Task prompt
Could you copy, exactly as written, every line from the first line of the records through the one containing "with a tool"?

Provided records
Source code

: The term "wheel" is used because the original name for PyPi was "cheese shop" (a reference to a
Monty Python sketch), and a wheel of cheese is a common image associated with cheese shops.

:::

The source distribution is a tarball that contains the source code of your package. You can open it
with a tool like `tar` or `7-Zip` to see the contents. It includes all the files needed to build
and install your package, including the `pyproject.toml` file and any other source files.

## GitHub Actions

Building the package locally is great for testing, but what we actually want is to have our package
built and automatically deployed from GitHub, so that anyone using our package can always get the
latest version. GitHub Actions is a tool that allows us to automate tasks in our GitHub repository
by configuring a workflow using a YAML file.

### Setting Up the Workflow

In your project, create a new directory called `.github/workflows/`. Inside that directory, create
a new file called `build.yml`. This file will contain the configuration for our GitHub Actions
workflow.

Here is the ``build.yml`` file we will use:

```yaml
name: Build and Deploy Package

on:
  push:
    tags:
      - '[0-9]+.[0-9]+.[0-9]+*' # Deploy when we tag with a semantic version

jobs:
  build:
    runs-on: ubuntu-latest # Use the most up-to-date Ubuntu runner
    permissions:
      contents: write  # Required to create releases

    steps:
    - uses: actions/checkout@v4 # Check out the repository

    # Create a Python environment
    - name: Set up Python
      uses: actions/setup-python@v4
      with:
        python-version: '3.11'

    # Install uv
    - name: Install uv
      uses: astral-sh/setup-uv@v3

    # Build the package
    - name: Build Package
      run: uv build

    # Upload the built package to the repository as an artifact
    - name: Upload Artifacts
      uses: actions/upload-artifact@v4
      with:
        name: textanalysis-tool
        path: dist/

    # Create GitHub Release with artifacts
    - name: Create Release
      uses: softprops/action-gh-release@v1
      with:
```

Exercise result
Source code

: The term "wheel" is used because the original name for PyPi was "cheese shop" (a reference to a
Monty Python sketch), and a wheel of cheese is a common image associated with cheese shops.

:::

The source distribution is a tarball that contains the source code of your package. You can open it
with a tool like `tar` or `7-Zip` to see the contents. It includes all the files needed to build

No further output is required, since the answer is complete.